Instruction a:
Write out the lines of the records as a numbered list, skipping blank lines. Start at the line that contains "memory of J." and end after the line that contains "f''8 r8 g''8 b''8 |".

Supplied text:
(begin)

Now we will continue with the prior mentioned part 2. Let’s look at the code of it.

int status;
while (true) {
    // PART 1: Check for pending connection requests
    ...

    // PART 2: Check for new requests made by clients
    for (auto &element: drdb_endpoints) {
        if (element->receive_request_context.complete == 1) {
            ep = element.get();

            // A Request has been made by the Client, handle it
            status = receive_method();

            // When an ep disconnects, dont make the second request
            if (status == -1) {
                break;
            }

            // Now setup the Client for a new request
            // This will return immediately
            status = receive_method();
        } else {
            ucp_worker_progress(*ucp_data_worker_p);
        }
    }
}

The Worker loops over all the endpoints he is responsible for and checks if there are new requests. Whenever there is such a request, the Worker will handle an entire communication cycle. Therefore, the current implementation is not asynchronous. Unfortunately, there was no time left, to implement that. The current implementation is already done with async in mind and the architecture should easily support it.

A communication cycle consists of a message by the client and a response by the server. Currently, simple get, put, and delete commands are implemented. The communication protocol is defined as follows.

(end)

Instruction b:
From the text about the Worker's request loop, list the commands it says are currently implemented.

[Collected data entries]
(begin)

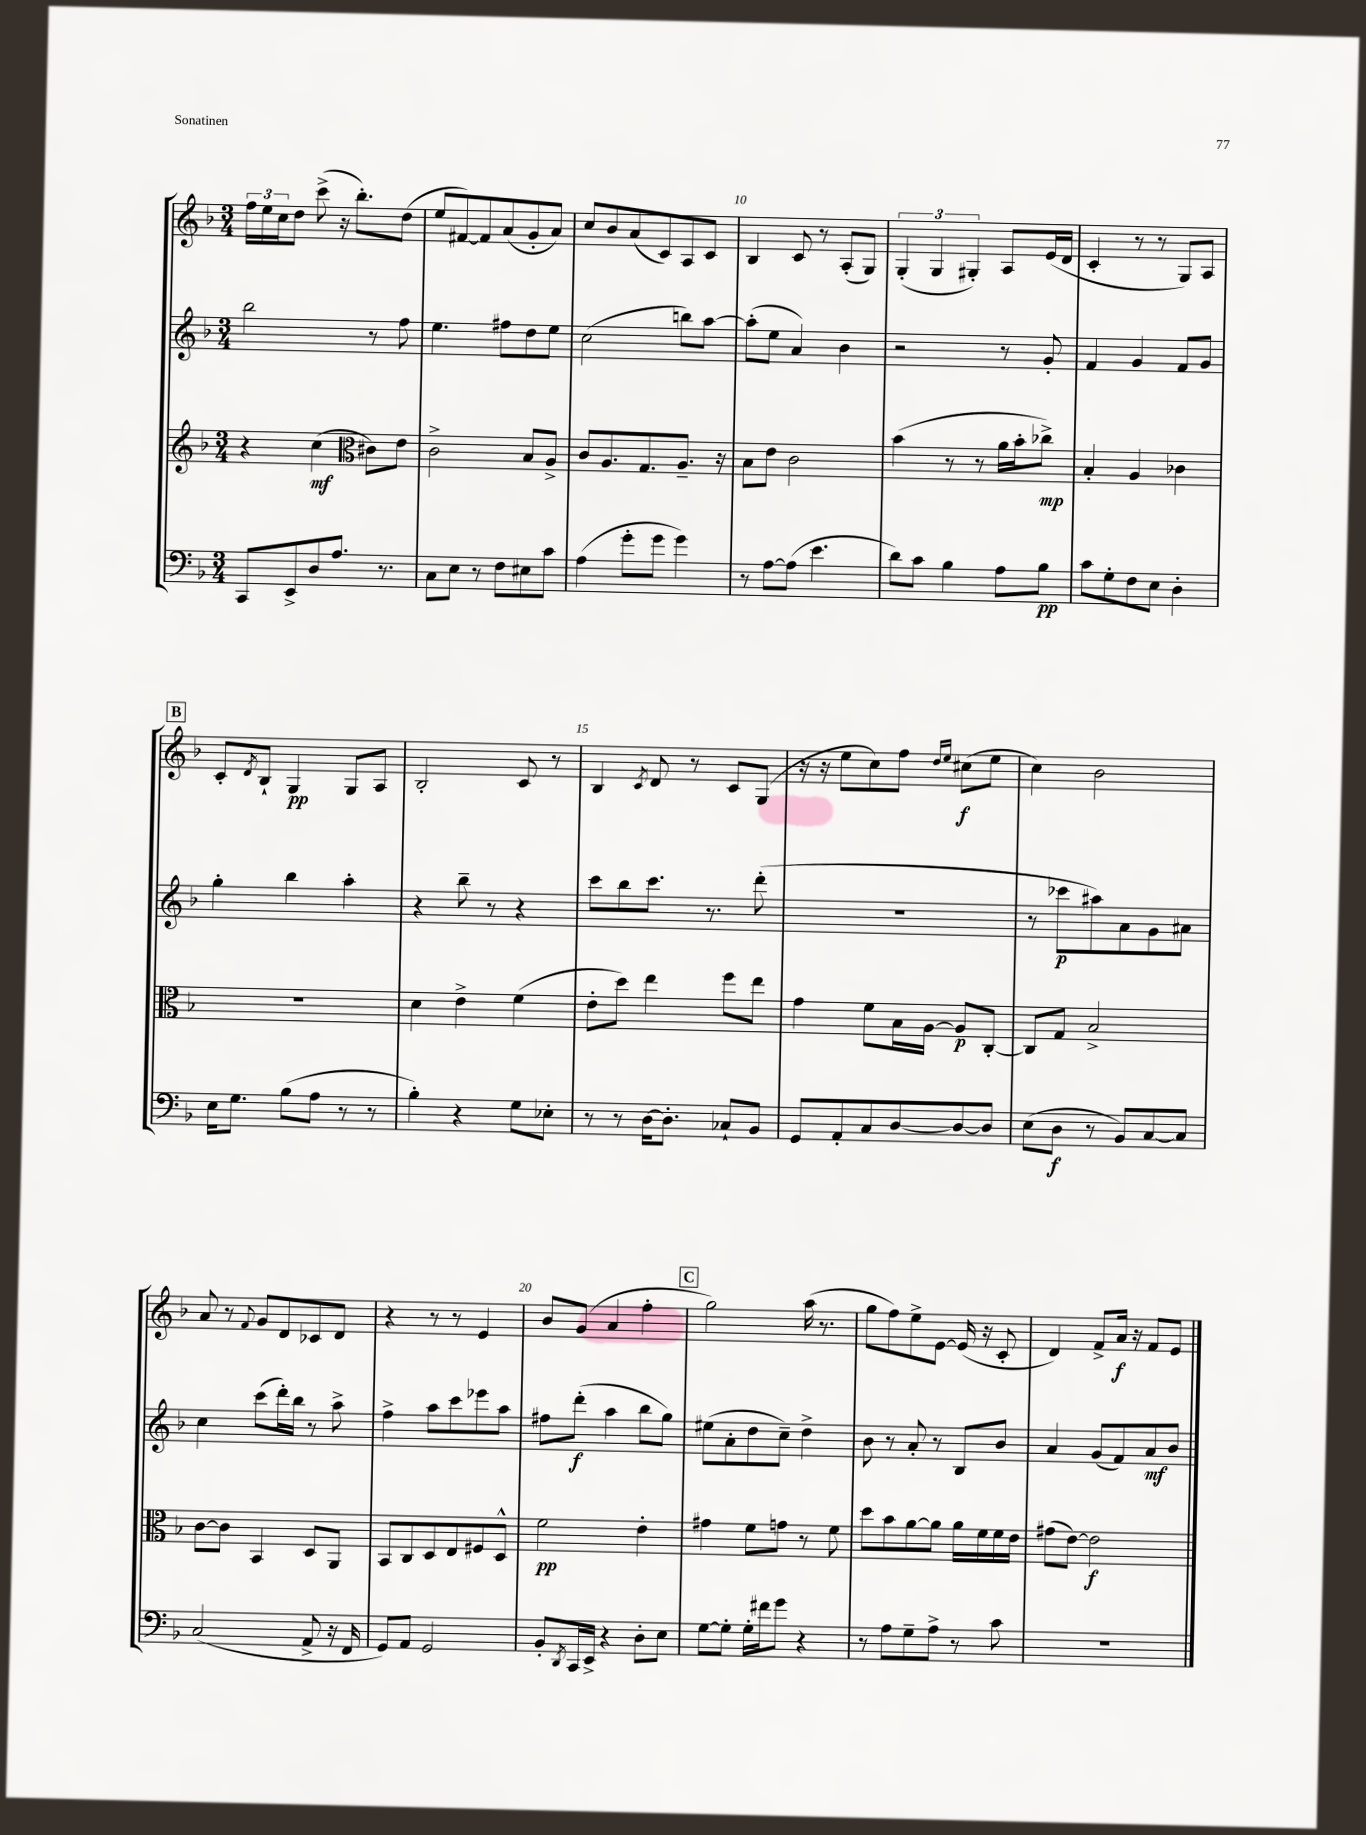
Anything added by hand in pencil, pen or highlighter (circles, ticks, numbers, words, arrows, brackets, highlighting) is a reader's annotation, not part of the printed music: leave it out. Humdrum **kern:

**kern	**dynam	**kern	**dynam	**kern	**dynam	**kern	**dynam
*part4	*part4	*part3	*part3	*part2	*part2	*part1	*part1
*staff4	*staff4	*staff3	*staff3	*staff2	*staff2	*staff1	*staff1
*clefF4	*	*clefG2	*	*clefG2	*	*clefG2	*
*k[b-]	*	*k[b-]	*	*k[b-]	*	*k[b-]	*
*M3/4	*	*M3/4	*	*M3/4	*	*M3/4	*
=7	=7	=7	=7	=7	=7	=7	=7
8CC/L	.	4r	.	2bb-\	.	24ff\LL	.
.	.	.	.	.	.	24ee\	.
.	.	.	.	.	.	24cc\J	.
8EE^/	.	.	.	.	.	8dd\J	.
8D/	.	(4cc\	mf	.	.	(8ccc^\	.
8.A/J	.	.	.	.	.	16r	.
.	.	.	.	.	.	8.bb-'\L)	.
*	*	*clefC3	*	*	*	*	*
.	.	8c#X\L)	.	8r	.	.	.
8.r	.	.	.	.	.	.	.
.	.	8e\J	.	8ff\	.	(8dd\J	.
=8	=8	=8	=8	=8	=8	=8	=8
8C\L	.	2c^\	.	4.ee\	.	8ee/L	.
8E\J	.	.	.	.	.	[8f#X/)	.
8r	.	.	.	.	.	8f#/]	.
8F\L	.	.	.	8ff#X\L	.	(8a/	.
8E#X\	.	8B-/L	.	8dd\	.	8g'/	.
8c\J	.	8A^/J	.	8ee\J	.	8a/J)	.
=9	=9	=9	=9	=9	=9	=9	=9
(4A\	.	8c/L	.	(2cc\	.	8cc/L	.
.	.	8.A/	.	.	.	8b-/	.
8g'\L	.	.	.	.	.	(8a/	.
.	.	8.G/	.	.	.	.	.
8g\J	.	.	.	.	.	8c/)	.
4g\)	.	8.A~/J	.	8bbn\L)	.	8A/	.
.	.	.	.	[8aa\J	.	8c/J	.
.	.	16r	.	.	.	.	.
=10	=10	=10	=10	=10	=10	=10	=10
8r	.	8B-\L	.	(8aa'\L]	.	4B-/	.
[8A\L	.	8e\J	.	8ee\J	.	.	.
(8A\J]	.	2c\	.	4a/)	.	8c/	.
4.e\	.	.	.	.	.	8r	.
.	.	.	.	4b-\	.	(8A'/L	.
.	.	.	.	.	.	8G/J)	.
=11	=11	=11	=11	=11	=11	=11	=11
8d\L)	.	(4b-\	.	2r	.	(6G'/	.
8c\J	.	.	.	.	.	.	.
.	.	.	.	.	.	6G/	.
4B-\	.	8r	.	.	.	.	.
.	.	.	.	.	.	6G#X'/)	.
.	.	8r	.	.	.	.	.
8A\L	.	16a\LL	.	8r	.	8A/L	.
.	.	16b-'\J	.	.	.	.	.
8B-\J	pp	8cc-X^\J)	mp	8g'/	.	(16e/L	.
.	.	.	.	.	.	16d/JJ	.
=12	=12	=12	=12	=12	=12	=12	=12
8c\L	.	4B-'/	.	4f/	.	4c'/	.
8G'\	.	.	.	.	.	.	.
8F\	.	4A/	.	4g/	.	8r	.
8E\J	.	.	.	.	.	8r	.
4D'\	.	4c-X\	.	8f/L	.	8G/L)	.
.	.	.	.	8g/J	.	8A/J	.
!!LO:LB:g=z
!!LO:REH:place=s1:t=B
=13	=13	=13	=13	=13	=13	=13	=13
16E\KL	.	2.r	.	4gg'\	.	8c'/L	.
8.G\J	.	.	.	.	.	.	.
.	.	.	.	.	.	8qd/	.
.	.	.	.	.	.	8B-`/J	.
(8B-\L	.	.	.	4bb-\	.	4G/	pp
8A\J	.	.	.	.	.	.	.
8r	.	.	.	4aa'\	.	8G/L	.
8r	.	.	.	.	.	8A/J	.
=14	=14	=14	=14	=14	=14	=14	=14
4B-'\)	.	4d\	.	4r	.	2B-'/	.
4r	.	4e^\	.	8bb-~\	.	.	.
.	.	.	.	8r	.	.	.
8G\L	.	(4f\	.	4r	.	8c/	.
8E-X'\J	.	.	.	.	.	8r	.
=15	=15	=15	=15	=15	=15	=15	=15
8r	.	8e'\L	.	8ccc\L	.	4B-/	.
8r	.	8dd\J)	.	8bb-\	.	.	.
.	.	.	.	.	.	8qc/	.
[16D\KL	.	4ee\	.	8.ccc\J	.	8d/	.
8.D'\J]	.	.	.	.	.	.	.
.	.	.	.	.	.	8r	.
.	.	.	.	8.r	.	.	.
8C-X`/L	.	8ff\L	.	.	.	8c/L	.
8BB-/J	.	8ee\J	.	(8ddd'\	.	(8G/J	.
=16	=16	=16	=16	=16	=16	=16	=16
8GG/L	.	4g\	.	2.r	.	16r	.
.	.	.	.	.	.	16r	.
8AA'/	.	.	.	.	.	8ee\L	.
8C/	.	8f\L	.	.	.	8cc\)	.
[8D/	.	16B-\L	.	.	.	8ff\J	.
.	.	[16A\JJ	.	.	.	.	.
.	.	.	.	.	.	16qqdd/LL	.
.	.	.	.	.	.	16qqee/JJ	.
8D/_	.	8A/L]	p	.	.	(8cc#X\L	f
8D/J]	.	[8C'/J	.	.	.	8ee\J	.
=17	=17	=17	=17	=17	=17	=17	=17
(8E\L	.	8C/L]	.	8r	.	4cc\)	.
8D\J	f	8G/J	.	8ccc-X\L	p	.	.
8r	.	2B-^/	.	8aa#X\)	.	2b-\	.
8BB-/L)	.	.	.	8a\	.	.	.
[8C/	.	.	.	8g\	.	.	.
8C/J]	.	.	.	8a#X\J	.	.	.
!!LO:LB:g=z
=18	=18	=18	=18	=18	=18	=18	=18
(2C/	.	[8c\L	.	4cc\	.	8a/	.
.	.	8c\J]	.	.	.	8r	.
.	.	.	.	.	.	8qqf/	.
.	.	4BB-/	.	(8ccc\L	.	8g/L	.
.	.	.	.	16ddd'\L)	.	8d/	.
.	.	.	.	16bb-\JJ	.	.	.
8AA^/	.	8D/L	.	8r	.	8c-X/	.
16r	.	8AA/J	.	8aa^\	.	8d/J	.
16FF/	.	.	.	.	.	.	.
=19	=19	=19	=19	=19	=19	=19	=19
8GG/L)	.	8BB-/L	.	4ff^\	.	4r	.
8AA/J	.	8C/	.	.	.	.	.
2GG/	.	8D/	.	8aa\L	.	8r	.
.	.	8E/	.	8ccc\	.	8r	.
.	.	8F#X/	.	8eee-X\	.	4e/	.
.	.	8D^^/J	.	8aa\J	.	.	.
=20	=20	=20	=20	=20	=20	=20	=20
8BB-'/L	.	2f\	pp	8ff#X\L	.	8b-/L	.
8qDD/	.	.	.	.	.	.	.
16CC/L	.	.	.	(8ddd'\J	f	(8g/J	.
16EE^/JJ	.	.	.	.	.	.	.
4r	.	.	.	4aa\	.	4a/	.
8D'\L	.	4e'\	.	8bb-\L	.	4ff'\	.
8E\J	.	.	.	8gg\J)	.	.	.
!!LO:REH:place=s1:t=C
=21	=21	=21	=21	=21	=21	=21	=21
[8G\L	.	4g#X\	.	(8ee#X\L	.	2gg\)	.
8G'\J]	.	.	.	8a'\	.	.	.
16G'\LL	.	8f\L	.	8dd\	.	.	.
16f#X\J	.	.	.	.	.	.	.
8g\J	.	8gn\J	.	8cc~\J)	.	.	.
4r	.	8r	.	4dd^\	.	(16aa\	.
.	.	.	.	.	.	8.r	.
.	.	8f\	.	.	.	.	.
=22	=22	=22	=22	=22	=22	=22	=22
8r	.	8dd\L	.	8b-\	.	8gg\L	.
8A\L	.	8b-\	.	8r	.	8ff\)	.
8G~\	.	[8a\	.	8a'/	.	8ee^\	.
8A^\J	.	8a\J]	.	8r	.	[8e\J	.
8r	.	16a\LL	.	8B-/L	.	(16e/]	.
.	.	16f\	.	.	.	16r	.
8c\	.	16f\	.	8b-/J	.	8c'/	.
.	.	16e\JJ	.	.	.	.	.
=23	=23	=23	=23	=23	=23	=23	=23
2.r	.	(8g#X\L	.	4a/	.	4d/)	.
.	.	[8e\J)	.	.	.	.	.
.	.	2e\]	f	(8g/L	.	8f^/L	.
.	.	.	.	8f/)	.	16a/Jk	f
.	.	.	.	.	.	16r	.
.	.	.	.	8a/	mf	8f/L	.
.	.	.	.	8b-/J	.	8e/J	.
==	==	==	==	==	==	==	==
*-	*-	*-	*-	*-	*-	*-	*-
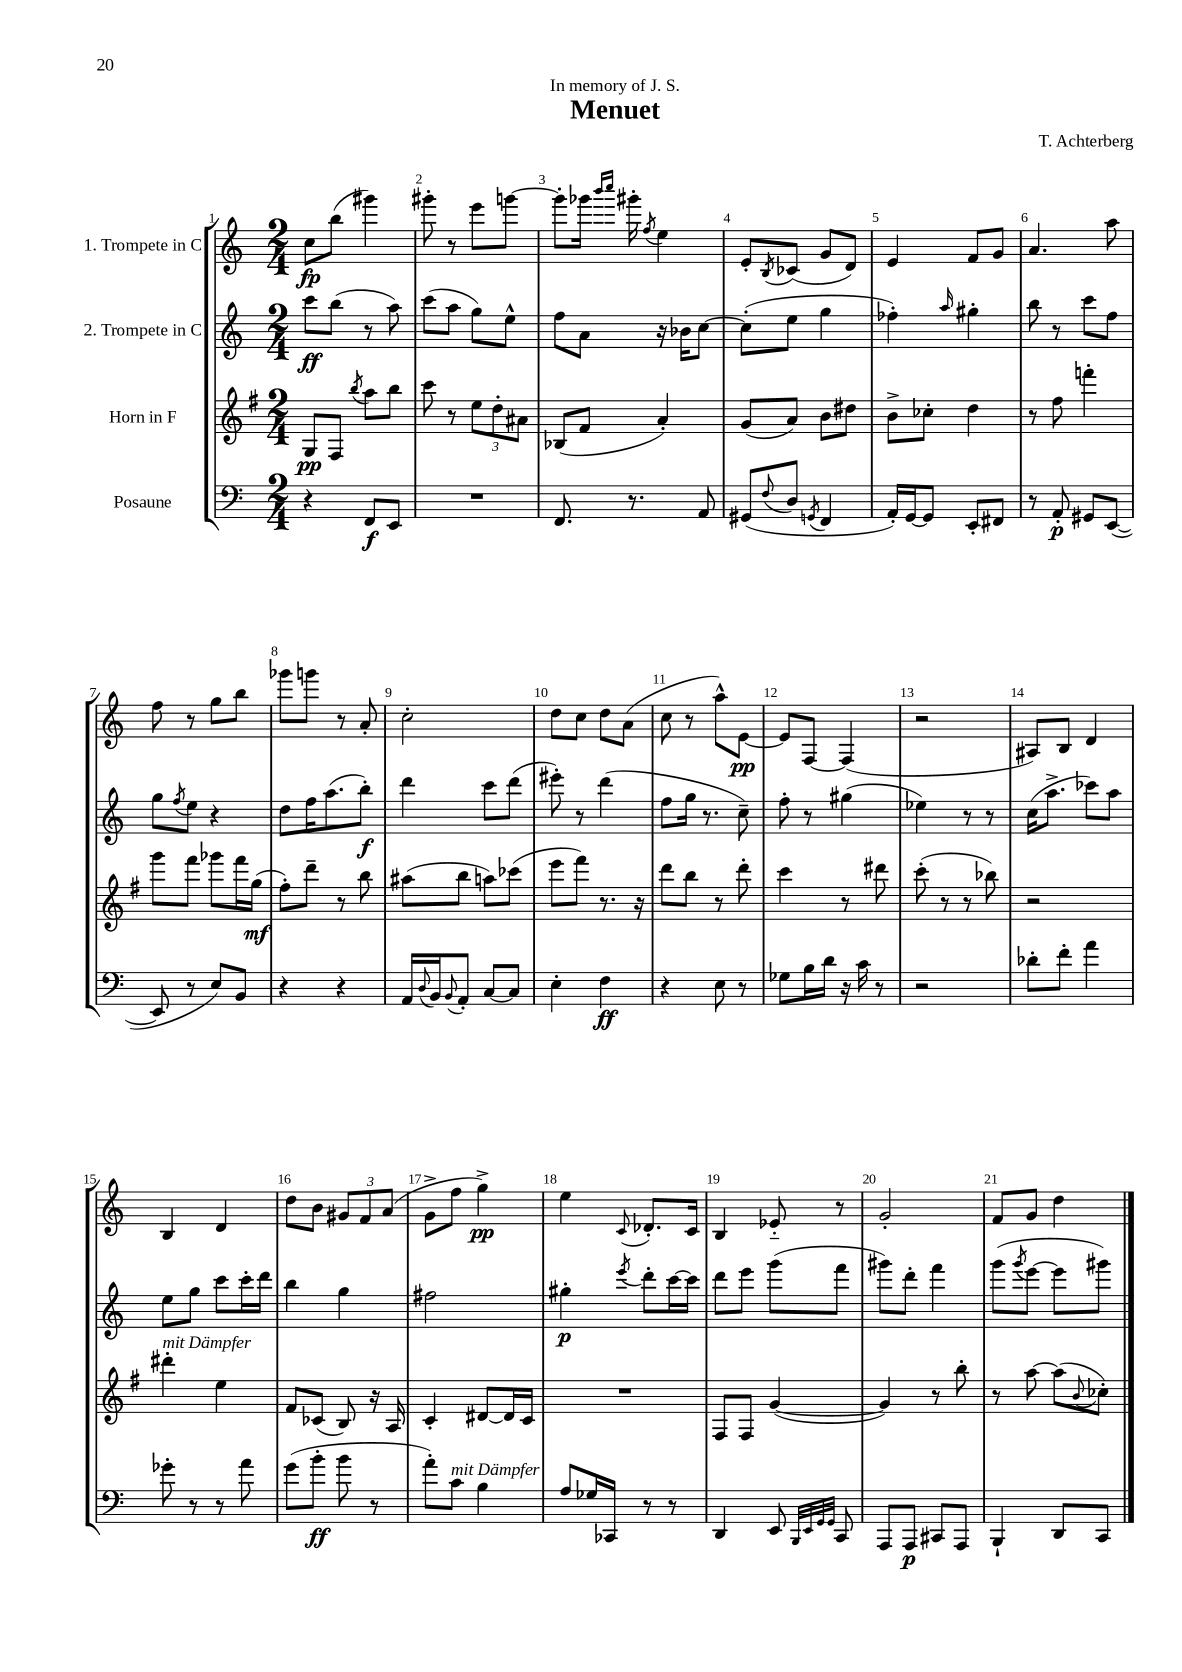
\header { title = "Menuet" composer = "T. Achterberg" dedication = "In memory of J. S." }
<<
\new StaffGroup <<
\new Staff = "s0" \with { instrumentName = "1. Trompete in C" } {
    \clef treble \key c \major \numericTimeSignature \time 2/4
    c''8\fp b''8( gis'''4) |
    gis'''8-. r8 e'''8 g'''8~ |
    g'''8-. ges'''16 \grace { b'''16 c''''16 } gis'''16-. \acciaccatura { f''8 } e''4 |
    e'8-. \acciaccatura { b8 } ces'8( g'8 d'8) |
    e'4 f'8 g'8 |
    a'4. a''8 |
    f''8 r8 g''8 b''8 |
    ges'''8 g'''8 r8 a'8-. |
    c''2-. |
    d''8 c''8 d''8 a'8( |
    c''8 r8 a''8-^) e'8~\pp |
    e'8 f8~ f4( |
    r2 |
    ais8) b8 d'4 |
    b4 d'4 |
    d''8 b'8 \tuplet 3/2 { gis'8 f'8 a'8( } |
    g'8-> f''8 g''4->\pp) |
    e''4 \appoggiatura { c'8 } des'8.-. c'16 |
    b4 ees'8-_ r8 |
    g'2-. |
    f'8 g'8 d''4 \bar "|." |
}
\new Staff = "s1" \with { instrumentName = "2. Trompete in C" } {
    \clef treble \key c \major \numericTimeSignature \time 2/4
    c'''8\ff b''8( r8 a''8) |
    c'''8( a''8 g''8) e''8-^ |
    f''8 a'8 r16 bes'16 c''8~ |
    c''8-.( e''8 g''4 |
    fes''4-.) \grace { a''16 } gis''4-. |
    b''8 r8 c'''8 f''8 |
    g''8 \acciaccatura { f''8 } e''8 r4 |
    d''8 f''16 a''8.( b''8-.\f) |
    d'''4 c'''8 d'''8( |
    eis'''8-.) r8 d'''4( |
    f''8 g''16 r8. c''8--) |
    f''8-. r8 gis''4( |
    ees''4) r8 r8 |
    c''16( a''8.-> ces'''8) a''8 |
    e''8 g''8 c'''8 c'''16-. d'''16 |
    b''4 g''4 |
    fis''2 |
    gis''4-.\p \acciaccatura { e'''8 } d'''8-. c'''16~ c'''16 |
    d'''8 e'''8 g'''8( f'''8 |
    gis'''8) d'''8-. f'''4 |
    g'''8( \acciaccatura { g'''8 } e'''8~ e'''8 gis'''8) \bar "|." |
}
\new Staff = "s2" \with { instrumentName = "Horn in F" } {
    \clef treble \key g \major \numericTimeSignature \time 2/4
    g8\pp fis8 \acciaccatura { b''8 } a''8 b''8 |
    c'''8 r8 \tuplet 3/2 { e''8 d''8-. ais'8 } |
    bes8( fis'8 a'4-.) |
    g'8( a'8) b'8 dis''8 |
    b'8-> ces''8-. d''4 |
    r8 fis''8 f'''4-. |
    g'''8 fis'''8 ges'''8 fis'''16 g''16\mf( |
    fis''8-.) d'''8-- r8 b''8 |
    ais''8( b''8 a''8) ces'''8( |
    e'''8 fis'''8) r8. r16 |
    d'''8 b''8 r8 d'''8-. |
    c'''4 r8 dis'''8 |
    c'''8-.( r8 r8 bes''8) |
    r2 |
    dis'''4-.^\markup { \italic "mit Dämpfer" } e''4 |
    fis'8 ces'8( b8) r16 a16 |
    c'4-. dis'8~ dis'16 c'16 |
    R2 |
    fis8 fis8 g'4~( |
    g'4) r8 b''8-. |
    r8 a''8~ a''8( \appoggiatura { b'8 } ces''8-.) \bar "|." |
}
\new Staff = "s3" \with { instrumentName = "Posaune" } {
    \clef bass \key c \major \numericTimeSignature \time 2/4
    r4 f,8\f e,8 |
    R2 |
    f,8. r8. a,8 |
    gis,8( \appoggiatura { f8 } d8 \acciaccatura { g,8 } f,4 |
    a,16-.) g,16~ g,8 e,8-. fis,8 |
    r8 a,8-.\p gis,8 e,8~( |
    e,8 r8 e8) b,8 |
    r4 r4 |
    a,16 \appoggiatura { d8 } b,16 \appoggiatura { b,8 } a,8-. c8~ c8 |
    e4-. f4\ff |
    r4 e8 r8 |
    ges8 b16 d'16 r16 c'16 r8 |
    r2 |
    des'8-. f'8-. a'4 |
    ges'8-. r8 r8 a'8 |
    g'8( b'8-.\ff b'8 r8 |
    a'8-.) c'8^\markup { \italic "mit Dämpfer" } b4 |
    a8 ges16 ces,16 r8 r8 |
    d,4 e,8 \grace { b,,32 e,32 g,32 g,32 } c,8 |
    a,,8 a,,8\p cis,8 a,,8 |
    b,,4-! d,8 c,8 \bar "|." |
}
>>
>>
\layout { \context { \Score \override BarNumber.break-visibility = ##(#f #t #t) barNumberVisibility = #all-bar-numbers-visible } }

(end)

Task result a:
1. \header { title = "Menuet" composer = "T. Achterberg" dedication = "In memory of J. S." }
2. <<
3. \new StaffGroup <<
4. \new Staff = "s0" \with { instrumentName = "1. Trompete in C" } {
5.     \clef treble \key c \major \numericTimeSignature \time 2/4
6.     c''8\fp b''8( gis'''4) |
7.     gis'''8-. r8 e'''8 g'''8~ |
8.     g'''8-. ges'''16 \grace { b'''16 c''''16 } gis'''16-. \acciaccatura { f''8 } e''4 |
9.     e'8-. \acciaccatura { b8 } ces'8( g'8 d'8) |
10.     e'4 f'8 g'8 |
11.     a'4. a''8 |
12.     f''8 r8 g''8 b''8 |

Task result b:
get
put
delete